# All of a sudden he's barking in his crate?



## rooney (Mar 31, 2012)

I have a 16 week old dachshund/chihuahua mix, he's been with me for almost two weeks now.

The first couple of days he barked in his crate a lot, but then he began settling down and at least sleeping through the night. But, these past few nights, he hasn't stopped barking when he's been put in his crate to go to sleep at night. He literally did not stop barking last night.

Nothing has changed, except for the fact that the first few nights, I was the one putting him to sleep, and the past couple of nights, my mom has done it instead. Could that actually be what's setting him off? 

Also, when he does sleep until the time I want to wake up, as soon as he hears me getting up (he sleeps in the living room) he starts barking. How can I stop this? I want him to instead wait quietly in his cage when I wake him for me to let him out. Otherwise he's begun waking up the entire house when we wake up for his morning bathroom trip.

But, why would he suddenly be barking during the night, when he was quiet before? What can I do to stop it? My entire family is losing sleep.


----------



## Nil (Oct 25, 2007)

What kind of training have you done with the crate? When is the last time he goes to the bathroom before bed? Have you tried playing/training him a little before bed time so he is extra tired? How long is he in the crate overnight? Is he crated in the day? When he barks do you say anything/do anything?

RECORDS SUPPLIED:
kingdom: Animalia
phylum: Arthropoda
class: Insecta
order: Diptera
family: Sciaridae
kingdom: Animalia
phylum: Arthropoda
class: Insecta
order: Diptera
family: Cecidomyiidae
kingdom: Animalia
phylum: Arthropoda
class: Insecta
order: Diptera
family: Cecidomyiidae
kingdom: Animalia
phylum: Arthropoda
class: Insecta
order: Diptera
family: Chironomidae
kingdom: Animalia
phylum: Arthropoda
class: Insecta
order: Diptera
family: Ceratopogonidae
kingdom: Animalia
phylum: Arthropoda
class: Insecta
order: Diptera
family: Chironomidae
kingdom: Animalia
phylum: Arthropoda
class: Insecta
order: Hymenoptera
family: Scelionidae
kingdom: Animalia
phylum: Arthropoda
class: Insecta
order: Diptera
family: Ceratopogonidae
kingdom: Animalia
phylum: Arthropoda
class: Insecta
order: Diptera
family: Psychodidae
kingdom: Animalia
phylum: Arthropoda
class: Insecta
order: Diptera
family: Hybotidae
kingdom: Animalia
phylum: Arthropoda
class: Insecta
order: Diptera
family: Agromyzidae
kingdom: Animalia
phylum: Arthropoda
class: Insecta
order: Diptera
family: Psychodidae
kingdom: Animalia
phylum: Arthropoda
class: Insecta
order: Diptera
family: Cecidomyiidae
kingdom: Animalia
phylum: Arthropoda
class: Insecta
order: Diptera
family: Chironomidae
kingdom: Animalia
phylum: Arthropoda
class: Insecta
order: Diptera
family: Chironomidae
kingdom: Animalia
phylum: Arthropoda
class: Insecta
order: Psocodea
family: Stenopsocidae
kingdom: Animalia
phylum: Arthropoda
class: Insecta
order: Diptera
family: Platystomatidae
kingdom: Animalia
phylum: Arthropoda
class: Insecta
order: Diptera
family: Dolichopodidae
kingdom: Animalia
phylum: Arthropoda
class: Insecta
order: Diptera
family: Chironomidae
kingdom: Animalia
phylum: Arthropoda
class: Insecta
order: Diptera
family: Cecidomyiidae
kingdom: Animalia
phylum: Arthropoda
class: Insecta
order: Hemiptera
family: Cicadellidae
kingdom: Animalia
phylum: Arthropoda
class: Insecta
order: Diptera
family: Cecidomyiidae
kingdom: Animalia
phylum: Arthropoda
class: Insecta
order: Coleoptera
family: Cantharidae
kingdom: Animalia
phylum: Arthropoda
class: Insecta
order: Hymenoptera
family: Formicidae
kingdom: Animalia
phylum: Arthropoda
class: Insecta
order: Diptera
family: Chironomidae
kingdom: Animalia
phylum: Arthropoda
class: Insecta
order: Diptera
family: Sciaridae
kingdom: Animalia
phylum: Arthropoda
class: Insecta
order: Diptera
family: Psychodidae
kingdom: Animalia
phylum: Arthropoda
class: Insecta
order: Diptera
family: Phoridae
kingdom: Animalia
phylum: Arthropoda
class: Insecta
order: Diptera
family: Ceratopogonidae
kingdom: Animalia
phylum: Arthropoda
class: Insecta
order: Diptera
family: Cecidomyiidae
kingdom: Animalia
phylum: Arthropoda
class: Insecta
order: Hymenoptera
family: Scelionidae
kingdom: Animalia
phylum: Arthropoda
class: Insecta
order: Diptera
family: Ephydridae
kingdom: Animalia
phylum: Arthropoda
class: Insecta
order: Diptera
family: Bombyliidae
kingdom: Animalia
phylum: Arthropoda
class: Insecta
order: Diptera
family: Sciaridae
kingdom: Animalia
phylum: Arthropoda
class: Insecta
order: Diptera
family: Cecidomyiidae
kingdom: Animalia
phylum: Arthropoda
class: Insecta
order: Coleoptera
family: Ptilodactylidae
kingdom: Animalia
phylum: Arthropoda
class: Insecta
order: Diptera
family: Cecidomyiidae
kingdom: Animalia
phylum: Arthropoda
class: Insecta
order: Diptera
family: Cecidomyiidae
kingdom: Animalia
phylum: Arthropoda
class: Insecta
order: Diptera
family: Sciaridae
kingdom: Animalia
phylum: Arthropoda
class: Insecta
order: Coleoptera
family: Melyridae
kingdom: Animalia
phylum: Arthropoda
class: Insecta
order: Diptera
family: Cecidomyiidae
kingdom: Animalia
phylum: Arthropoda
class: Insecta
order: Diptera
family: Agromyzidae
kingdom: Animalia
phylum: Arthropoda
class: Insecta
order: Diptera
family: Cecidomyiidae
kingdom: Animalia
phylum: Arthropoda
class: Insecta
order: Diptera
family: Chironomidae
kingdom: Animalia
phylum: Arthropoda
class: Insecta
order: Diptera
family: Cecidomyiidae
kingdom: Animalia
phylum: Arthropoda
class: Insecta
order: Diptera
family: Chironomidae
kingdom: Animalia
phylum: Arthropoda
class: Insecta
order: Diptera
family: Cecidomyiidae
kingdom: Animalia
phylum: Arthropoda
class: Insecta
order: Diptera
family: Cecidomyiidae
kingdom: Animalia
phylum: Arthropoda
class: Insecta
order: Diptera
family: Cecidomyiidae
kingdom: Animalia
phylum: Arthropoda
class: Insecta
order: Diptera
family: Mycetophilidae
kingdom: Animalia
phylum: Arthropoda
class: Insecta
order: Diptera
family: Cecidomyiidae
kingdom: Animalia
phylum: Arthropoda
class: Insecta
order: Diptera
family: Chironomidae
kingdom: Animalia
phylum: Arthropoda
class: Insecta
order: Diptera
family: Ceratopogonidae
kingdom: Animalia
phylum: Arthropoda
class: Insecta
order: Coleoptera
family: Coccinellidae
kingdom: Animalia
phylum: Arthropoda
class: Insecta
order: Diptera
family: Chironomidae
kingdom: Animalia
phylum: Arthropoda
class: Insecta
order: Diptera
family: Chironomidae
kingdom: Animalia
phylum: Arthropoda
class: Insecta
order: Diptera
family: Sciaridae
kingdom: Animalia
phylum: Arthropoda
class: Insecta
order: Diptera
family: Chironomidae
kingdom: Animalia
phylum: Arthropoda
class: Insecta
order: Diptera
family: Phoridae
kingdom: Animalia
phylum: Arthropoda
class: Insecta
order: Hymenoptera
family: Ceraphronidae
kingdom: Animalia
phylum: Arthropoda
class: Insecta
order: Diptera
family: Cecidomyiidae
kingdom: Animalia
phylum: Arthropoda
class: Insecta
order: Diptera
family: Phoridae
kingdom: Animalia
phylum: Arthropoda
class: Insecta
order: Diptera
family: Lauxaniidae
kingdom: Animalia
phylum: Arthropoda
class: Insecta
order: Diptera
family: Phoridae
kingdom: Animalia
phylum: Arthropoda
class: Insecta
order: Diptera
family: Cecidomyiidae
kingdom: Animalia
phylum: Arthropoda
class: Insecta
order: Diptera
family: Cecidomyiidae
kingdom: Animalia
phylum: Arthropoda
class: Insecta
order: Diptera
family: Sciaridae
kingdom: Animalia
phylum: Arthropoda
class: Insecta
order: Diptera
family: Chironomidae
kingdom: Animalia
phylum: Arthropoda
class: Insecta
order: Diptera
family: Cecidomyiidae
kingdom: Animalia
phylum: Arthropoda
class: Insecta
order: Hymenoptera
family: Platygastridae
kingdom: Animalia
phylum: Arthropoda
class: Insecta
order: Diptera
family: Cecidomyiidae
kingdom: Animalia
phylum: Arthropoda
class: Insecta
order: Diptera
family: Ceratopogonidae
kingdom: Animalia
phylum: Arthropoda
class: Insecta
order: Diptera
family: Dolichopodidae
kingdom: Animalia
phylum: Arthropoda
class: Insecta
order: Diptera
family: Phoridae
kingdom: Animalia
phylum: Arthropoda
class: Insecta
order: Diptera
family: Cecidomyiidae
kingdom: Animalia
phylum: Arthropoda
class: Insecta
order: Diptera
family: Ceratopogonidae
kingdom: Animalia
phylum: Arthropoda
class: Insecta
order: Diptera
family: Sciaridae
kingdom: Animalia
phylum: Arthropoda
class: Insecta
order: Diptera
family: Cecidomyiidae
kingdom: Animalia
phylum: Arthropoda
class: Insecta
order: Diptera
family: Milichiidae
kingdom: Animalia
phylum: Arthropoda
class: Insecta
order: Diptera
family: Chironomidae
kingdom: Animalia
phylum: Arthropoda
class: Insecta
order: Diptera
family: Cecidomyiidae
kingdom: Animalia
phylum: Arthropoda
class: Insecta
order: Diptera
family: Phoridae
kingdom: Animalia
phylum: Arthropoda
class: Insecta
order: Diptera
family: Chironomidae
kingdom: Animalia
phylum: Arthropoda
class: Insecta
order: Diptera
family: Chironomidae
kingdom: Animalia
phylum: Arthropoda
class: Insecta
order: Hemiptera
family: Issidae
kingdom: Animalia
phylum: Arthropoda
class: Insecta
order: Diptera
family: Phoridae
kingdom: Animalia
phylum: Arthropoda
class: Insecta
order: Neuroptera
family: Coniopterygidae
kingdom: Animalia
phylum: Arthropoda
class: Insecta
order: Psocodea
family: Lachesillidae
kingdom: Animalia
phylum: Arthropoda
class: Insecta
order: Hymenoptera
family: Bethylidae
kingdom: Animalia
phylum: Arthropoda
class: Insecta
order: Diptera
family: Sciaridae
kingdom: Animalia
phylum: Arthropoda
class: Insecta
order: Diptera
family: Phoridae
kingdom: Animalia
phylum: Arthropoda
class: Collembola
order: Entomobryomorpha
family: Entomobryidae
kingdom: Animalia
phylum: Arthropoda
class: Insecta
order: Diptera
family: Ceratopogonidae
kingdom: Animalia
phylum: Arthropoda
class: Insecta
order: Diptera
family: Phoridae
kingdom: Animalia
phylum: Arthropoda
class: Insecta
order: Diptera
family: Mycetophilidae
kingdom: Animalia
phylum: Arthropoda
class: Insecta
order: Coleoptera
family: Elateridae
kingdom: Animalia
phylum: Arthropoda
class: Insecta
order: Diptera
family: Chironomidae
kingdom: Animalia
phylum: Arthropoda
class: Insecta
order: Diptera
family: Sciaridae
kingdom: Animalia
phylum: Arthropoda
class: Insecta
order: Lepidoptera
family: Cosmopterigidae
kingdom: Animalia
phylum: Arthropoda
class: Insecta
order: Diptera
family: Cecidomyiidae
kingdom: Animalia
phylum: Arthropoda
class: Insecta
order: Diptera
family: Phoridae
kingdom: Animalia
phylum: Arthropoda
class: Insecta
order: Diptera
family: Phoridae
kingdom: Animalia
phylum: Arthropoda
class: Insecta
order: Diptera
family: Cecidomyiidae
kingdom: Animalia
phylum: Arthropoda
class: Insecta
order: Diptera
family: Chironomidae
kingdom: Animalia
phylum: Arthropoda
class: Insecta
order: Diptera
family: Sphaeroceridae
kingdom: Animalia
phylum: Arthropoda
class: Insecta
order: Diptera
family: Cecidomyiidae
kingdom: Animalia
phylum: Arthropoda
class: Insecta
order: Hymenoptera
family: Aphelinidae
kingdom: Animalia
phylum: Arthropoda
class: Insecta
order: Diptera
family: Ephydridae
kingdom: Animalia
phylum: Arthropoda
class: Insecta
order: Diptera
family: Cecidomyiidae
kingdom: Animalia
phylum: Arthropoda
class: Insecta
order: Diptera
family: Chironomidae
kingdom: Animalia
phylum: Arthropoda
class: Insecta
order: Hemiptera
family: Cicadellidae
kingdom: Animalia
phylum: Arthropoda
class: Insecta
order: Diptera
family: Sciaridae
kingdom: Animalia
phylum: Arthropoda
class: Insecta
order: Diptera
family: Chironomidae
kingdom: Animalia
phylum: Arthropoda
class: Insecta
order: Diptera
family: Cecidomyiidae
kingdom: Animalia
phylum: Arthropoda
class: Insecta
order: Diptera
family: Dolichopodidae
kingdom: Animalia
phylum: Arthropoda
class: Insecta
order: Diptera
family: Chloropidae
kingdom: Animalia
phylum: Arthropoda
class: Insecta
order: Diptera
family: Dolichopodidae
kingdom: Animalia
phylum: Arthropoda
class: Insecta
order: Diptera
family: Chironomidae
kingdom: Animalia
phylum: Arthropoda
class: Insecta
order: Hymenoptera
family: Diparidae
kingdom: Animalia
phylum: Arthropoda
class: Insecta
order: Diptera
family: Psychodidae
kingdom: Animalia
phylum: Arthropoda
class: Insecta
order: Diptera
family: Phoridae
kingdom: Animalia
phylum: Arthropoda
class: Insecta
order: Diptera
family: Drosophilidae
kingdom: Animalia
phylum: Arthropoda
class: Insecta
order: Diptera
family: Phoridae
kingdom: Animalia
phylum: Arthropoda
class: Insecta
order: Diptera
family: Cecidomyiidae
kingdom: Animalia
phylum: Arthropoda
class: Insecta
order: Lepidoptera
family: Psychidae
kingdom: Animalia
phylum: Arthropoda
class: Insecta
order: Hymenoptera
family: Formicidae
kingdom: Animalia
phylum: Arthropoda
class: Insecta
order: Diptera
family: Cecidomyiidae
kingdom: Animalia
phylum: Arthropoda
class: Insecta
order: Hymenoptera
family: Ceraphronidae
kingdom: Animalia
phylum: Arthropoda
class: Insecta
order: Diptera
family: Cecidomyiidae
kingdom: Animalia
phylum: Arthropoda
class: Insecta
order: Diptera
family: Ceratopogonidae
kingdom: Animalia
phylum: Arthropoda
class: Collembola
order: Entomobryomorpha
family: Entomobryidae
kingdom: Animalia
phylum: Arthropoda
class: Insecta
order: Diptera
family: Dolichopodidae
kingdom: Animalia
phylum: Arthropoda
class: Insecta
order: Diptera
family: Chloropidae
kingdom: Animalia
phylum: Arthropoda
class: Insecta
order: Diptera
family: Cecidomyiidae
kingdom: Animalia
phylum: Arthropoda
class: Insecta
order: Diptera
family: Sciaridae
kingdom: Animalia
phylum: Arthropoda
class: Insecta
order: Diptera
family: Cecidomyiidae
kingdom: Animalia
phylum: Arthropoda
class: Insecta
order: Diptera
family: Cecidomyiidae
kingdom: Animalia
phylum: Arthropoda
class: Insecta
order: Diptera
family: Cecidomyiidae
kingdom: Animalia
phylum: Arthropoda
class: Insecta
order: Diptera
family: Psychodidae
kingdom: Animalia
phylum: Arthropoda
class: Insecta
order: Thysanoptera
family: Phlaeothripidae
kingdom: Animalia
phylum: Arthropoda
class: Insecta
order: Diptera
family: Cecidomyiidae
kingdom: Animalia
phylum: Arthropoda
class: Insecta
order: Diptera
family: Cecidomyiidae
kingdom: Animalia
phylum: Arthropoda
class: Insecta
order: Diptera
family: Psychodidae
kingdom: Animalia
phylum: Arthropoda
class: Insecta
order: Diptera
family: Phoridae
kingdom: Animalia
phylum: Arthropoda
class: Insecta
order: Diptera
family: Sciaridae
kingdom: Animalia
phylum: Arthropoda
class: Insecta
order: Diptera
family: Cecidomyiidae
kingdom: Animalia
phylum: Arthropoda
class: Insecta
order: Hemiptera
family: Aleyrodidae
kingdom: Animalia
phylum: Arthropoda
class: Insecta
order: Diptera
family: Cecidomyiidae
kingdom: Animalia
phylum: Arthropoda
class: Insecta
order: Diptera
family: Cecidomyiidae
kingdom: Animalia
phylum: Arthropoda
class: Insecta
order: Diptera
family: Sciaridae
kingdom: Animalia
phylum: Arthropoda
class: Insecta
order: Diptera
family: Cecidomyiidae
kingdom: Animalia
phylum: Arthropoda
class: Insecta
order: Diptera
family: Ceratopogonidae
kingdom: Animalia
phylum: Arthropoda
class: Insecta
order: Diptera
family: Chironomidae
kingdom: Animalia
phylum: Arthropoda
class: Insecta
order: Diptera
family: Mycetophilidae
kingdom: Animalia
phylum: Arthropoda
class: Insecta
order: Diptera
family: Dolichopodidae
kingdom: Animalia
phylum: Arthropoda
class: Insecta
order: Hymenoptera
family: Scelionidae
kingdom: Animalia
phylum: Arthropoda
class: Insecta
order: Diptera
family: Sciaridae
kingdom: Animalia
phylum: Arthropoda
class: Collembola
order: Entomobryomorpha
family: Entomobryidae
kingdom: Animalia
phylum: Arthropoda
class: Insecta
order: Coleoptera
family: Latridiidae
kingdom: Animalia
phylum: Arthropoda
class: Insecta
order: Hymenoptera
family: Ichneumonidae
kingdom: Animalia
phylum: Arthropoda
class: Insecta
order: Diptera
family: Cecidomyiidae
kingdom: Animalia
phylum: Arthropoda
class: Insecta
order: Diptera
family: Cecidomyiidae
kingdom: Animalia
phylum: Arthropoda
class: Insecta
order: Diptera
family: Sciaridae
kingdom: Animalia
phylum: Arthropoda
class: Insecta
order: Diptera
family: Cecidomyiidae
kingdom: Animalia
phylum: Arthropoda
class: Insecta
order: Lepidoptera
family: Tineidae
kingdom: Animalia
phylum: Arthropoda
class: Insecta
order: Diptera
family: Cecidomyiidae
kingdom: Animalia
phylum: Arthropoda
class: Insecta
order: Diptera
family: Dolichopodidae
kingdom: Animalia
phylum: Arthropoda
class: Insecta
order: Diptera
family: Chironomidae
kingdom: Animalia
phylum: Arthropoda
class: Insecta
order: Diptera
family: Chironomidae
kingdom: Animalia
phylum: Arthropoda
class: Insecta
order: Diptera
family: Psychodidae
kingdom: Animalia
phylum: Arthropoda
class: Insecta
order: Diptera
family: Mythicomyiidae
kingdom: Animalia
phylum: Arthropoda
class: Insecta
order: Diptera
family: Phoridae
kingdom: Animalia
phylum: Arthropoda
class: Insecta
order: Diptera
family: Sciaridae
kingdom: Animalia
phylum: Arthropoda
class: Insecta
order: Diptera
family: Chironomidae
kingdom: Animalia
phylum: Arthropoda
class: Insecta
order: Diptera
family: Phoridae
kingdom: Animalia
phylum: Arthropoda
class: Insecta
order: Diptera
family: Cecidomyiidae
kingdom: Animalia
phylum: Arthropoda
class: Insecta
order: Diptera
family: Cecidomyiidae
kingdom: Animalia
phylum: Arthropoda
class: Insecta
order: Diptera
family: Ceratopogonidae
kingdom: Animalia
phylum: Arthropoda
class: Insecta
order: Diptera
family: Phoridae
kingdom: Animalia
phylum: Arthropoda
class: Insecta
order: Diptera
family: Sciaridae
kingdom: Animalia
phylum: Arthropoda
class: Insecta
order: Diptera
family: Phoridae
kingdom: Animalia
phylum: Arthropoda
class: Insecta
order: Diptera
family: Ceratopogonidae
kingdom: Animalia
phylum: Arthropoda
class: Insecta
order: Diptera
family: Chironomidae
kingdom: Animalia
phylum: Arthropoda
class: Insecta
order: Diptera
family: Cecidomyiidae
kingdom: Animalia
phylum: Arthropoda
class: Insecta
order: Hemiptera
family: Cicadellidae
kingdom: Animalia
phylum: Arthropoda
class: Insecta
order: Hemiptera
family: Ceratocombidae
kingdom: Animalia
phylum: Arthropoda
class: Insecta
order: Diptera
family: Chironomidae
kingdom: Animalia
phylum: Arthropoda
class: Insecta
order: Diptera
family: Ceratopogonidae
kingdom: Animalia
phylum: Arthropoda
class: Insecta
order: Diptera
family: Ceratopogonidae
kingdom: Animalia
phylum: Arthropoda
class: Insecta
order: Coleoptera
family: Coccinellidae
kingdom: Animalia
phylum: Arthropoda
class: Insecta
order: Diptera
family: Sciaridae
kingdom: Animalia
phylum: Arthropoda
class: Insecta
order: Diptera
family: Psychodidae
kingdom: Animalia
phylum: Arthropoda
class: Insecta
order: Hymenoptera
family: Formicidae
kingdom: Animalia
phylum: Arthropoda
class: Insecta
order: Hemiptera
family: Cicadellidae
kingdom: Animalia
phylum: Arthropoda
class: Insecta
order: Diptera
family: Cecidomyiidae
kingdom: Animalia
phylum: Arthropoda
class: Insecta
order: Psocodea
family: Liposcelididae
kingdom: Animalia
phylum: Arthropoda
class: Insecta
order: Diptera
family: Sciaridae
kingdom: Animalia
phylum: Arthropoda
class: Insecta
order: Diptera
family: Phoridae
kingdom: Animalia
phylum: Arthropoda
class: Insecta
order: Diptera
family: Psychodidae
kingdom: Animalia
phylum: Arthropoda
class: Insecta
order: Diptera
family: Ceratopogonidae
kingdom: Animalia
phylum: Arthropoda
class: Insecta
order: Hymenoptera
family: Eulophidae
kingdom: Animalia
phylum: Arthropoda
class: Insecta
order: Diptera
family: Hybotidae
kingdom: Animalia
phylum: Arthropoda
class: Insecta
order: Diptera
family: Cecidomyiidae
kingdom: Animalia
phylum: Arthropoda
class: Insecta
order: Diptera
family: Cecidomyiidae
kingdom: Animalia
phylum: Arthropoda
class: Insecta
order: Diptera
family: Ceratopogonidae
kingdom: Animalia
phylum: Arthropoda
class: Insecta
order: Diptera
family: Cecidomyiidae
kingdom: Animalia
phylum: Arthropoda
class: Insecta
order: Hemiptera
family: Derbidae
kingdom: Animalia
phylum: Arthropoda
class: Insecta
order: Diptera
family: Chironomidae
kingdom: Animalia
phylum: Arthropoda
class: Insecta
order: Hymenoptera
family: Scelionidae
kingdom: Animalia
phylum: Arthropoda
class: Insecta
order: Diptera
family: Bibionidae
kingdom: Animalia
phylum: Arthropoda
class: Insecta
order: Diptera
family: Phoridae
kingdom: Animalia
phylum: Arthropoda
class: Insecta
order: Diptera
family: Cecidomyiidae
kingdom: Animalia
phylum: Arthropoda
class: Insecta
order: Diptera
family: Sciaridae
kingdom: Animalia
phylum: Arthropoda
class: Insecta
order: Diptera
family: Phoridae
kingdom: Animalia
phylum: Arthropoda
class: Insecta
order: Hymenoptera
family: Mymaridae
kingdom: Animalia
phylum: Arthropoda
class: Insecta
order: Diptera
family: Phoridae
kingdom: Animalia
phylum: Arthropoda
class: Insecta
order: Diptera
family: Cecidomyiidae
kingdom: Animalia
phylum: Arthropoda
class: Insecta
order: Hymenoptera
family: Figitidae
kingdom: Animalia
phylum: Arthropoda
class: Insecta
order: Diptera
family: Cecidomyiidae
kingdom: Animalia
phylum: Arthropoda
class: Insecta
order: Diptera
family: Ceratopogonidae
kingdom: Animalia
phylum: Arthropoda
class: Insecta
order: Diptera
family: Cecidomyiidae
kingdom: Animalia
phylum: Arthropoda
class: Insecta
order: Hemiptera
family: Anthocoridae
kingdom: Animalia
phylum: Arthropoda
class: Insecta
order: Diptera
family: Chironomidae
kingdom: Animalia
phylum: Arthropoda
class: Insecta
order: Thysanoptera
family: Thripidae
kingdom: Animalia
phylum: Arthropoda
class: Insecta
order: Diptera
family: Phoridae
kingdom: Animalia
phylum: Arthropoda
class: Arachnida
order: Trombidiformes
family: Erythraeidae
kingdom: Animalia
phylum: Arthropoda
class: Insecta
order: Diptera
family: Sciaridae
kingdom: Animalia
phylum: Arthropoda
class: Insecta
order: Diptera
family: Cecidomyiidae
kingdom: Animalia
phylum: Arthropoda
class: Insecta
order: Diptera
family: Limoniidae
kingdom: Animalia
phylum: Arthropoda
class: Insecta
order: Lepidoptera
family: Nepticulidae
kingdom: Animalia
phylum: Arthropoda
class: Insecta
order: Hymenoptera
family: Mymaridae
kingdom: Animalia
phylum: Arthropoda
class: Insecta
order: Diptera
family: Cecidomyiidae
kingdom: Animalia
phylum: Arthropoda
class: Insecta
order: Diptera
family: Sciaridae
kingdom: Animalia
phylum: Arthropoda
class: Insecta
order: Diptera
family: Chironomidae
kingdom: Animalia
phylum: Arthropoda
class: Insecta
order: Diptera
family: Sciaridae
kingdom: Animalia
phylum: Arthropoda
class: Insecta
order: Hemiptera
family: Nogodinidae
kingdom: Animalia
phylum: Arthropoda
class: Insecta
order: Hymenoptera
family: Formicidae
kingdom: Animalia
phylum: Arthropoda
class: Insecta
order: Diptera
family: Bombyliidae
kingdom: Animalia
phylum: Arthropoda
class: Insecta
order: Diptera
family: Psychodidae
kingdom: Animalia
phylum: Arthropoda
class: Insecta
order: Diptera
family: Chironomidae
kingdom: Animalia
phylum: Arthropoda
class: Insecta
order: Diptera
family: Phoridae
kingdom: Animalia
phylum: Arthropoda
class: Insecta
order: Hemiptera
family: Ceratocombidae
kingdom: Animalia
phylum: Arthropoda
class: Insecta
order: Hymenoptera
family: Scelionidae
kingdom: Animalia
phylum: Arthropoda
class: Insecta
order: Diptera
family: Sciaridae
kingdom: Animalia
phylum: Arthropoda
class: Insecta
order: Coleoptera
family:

REQUIREMENTS:
a: Quote the crate-barking thread starting at "## rooney (Mar" and ending at "setting him off?".
b: Render this sentence from the crate-barking thread in Spanish: "My entire family is losing sleep."
c: Carry on the crate-barking thread past its final post.
The material was taken from a separate source.

ANSWERS TO EACH TASK:
a:
## rooney (Mar 31, 2012)

I have a 16 week old dachshund/chihuahua mix, he's been with me for almost two weeks now.

The first couple of days he barked in his crate a lot, but then he began settling down and at least sleeping through the night. But, these past few nights, he hasn't stopped barking when he's been put in his crate to go to sleep at night. He literally did not stop barking last night.

Nothing has changed, except for the fact that the first few nights, I was the one putting him to sleep, and the past couple of nights, my mom has done it instead. Could that actually be what's setting him off?

b: Toda mi familia está perdiendo horas de sueño.

c:
Can you put the crate in your room and have him sleep in his crate in there? He might just be lonely in the scary, dark living room away from his family. Dogs are very social and sleeping nearby is something that a lot of dogs find comforting.


----------



## Hambonez (Mar 17, 2012)

Nil said:


> Can you put the crate in your room and have him sleep in his crate in there? He might just be lonely in the scary, dark living room away from his family. Dogs are very social and sleeping nearby is something that a lot of dogs find comforting.


Mine actually barked like crazy sleeping nearby, and is totally quiet all night sleeping downstairs. In all fairness, he spends all his time in the house downstairs, so for him at least, I think the bedroom was a scary place, and every time he heard one of us move he'd get all riled up all over again. 

For us things just got better over time. Hamilton used to start yipping as soon as he heard someone move. Now he stays quiet until he sees you coming then he gets all excited.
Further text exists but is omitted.